• Directive 1: In the unemployment article below, what was US employment growth from 1999 to 2009?
• Directive 2: In the unemployment article below, shorten the paragraph that begins "When displaced workers successfully complete retraining programs" and keep its main facts.
• Directive 3: Carry on the unemployment article below from the point where it stops.

• Supplied passage:
>> Begin

Shortage of Jobs and Equality, Not Skills, at Heart of Unemployment Crisis

Roger Bybee

Man leads the charge against unemployment June 16, 2011, at the Stand Up! Chicago rally.

When it comes to jobs, Republicans and the Right unfailingly roll out the same solution no matter what the economic situation nor how many times it has failed: more tax cuts for the Job Creators in Corporate America and the investor class.

The Democrats, for their part, have also tended to promote the same mantra on unemployment without regard to the lack of job opportunities or how serious America’s job shortage has become.

Unemployment is back over 9 percent again and we risk falling into another recession, much as the United States did when President Roosevelt prematurely pulled back on stimulus and job-creation programs in 1937

In particular, President Obama and the congressional Democrats have relentlessly focused on the need for greater educational attainment and skills re-training for those with new college diplomas or community college certificates. But this solution fails to address the lack of job openings that new graduates are already facing.

THE PROBLEM IS JOBS, NOT LACK OF SKILLS

The fundamental problems are jobs and inequality, not the lack of skills among the workforce. Workers are essentially losing at a game of musical chairs where jobs are disappearing and not being replaced.

When displaced workers successfully complete retraining programs, they are generally unable to find jobs comparable in pay and benefits to the ones they lost. Out of a hundred laid-off workers,” says New York Times economics writer Louis Uchitelle in his book The Disposable American: Layoffs and Their Consequences, 27 are making their old salary again, or more, and 73 are making less, or not working at all.” 

To be clear, defending public education is a crucial stance because of growing corporate and Republican resistance to tax revenues for crucial social investments in public education.

But it can also be a cynical means for the Democrats to sidestep a head-on collision with corporations over their failure to generate jobs in America despite record profits, record surplus cash ($1.9 trillion on hand), and record CEO pay. As Corporate America shipped more and more jobs overseas, employment growth in the US was under 1 percent from 1999 to 2009

Meanwhile, public education systems are being looted from Wisconsin to Texas to Florida to finance tax breaks for the richest 1 percent, as well as to fund failed experiments in privatized choice” schools as in the Badger State.

As one of the crucial pillars of a democratic society where kids learn the information and skills to become effective citizens, public education needs a vigorous, all-out defense as never before. It doesn’t help that the frontal assault of the Right on public education has been accompanied by the side-swiping of public education by Obama’s Education Secretary Arne Duncan and other elitist reformers” who have targeted teachers as the key source of the education system’s problems.

But too many Democrats have allowed public education programs to become their entire jobs strategy. Yes, it is imperative that every child is entitled to the same high-quality public education.

Yes, we need to make higher education affordable once again for working-class and poor kids. Yes, we need life-long learning for people to continually gain new skills, both for personal growth and in response to a changing economy.

>> End

• Entries shown:
>> Begin

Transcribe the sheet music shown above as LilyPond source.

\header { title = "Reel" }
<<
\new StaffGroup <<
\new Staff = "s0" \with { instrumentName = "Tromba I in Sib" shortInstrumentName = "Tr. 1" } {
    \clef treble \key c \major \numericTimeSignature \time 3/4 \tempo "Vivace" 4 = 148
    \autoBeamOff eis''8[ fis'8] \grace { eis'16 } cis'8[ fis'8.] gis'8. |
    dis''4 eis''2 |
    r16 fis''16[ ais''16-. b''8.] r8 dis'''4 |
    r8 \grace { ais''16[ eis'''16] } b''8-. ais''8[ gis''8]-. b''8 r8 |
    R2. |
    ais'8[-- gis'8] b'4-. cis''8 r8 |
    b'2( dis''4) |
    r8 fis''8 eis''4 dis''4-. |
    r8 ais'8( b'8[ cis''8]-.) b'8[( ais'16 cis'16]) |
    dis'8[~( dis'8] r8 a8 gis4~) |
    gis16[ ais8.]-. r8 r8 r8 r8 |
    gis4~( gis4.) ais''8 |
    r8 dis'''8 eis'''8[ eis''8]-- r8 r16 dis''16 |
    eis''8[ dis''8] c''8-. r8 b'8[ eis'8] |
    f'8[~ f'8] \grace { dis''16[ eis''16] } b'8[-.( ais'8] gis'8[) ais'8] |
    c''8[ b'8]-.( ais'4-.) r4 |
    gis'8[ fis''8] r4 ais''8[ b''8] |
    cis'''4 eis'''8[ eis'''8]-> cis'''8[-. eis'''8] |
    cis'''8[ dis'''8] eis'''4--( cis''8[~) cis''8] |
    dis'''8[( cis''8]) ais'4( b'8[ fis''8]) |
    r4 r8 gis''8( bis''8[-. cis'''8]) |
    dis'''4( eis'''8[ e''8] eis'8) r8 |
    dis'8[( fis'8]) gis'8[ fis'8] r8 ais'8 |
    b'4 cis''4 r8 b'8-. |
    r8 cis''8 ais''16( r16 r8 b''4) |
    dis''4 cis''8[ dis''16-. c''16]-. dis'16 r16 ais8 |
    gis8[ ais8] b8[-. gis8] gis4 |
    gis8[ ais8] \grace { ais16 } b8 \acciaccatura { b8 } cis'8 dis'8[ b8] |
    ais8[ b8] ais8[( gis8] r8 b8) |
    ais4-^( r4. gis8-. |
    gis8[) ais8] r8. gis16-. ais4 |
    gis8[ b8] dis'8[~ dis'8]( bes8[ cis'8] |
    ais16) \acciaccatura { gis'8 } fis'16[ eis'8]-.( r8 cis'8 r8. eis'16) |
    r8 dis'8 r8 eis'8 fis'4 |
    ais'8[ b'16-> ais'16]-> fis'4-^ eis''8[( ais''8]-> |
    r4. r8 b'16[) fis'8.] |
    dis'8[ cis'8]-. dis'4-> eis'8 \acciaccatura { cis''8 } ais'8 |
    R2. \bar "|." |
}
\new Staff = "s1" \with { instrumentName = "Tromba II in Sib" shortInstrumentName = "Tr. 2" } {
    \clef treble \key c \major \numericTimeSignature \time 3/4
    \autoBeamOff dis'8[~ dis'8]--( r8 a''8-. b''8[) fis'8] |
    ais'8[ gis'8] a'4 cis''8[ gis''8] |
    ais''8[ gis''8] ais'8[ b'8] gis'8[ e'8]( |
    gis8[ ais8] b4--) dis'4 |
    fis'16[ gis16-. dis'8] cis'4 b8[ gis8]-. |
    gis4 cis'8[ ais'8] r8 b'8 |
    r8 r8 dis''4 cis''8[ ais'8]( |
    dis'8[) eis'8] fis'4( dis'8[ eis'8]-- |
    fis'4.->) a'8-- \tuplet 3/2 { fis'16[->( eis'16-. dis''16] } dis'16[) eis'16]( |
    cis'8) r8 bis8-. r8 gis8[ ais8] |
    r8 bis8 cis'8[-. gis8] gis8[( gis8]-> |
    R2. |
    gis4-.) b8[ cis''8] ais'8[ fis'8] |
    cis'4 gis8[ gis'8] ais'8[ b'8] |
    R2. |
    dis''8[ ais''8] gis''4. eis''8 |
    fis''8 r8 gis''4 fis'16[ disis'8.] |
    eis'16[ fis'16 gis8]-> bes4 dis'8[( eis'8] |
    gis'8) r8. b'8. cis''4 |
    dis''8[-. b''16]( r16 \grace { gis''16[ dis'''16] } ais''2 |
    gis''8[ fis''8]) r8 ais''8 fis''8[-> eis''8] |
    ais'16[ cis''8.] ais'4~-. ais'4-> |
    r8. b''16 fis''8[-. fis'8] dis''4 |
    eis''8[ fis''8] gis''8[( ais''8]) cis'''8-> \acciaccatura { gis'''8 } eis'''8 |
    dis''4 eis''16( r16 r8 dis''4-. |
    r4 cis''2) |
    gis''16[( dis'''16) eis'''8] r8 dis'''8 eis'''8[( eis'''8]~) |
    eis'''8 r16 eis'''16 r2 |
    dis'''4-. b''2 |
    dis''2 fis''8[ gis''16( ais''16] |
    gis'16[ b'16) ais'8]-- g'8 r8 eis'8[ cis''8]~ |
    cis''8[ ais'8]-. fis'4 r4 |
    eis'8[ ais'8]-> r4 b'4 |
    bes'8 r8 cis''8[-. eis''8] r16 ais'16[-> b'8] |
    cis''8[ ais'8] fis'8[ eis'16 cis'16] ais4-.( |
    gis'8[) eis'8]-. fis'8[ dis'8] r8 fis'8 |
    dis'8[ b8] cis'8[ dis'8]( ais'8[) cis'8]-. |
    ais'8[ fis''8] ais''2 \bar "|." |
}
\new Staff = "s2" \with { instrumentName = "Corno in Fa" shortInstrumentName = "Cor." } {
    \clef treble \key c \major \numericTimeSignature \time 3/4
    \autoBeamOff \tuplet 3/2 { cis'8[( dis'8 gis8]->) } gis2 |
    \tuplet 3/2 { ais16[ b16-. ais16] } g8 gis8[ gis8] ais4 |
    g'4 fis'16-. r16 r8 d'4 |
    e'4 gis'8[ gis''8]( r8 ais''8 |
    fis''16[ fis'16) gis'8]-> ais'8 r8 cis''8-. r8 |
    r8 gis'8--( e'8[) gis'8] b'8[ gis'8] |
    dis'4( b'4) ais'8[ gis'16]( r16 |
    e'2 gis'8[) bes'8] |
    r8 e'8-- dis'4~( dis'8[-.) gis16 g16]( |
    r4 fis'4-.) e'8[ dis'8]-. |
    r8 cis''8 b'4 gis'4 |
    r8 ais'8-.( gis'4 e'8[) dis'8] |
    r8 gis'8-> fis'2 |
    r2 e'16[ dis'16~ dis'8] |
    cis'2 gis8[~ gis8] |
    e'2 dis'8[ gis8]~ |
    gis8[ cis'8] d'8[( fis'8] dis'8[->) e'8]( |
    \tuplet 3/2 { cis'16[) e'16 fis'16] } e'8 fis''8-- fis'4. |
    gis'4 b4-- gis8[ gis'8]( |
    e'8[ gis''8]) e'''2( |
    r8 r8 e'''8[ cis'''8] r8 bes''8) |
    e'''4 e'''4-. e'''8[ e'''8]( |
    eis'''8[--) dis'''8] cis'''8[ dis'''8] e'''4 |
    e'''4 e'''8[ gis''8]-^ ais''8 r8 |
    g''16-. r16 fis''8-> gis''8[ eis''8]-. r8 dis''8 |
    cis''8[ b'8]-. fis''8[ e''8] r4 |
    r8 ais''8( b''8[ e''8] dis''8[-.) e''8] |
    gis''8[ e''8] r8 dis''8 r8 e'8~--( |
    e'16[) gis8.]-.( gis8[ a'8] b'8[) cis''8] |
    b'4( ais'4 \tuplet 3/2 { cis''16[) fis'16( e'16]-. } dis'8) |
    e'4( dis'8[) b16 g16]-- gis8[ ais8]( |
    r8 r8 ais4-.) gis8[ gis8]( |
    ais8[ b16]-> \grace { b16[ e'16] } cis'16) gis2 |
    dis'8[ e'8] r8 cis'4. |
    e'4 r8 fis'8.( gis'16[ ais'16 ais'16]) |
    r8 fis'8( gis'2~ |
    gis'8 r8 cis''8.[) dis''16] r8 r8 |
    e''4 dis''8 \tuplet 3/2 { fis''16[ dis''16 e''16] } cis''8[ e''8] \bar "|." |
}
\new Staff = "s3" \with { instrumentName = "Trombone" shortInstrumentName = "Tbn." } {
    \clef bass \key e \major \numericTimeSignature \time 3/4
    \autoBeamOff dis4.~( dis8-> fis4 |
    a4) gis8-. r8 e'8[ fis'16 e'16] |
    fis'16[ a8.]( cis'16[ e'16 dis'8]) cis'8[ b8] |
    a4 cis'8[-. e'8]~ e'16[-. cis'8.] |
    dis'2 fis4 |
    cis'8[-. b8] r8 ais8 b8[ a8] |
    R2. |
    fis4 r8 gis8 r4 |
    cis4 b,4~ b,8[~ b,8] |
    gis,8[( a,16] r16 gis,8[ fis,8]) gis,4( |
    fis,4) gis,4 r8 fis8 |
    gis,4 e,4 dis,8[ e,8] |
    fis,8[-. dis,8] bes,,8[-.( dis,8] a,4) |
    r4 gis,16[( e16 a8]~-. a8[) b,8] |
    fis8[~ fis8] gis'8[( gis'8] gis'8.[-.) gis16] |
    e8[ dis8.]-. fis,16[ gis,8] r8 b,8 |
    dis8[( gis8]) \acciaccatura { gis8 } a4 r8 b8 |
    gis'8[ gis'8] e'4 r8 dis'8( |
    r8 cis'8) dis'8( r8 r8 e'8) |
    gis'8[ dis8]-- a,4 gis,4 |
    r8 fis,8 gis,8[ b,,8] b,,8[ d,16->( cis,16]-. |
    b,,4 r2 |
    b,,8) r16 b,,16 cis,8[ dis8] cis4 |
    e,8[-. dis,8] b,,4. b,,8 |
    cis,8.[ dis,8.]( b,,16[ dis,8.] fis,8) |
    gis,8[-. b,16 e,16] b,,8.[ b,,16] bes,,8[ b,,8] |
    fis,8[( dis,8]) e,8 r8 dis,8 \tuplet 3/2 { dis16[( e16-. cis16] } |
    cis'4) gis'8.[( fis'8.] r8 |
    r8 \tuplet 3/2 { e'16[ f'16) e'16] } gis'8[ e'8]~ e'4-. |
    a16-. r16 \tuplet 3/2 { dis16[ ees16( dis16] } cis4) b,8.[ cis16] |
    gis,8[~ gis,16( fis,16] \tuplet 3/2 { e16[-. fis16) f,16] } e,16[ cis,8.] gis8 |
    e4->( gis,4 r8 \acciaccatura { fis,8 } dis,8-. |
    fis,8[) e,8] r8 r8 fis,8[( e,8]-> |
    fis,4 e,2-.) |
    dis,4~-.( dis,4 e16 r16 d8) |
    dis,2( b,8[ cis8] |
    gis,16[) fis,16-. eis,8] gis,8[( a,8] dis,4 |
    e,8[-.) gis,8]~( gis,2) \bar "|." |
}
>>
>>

>> End

• Reply 1: It was under 1 percent.

• Reply 2: Laid-off workers who finish retraining usually can't find jobs that pay as well as the ones they lost. Louis Uchitelle's book The Disposable American finds that of every hundred laid-off workers, 27 earn their old salary or more. The other 73 earn less or have no work.

• Reply 3:
ECONOMIC CRISIS WON’T BE SOLVED BY MORE EDUCATION

But we must be clear: our current economic difficulties are not the product of a lack of education among American workers. As Jacob Hacker and Paul Pierson point out in their superb book Winner-Take-All Politics, the problem is not skill-based technological change.” Instead, the fundamental crisis is the pervasive inequality and lack of middle-class jobs that is accelerating in American society.

Hacker and Pierson point out a startling indicator of how profoundly unequal America has become:

…There is more inequality among workers with the same level of skills (measured byage, education and literacy) in the United States than there is among all workers in some of the more equal rich nations.

A new study by the Economic Policy Institute reflects the declining value of college diplomas in the face of a glutted labor market: 

there was a very large increase in underemployment even among workers with a bachelor’s degree or more education, growing from 3.9% in December 2007 to 8.4% in March 2011. In fact, the percentage increase in this underemployment rate was greater for workers with a bachelor’s degree or more than for all other education categories.

New York Times columnist and Nobel laureate Paul Krugman has shattered the myth that more education will generate more jobs and a stronger economy as long as we have the present structures of inequality in place. Instead of drawing a sharp distinction between those with college degrees and those without, Krugman argues that the real fault line is between white-collar workers on the one hand and oligarchs” on the other: 

Highly educated workers have done better than those with less education, but a college degree has hardly been a ticket to big income gains. The 2006 Economic Report of the President tells us that the real earnings of college graduates actually fell more than 5 percent between 2000 and 2004…. 

So who are the winners from rising inequality? It’s not the top 20 percent, or even the top 10 percent. The big gains have gone to a much smaller, much richer group than that…being in the top 10 percent of the income distribution, like being a college graduate, wasn’t a ticket to big income gains. But income at the 99th percentile rose 87 percent; income at the 99.9th percentile rose 181 percent; and income at the 99.99th percentile rose 497 percent. 

No, that’s not a misprint. Instead, we’re seeing the rise of a narrow oligarchy: income and wealth are becoming increasingly concentrated in the hands of a small, privileged elite. 

At this moment, we need Democrats to aggressively fight for public education as it is being looted and plundered to fund yet more tax breaks for those who need the money least. 

But we also need Democrats who are willing to take on the structures of inequality holding up the oligarchs who continue to destroy US jobs.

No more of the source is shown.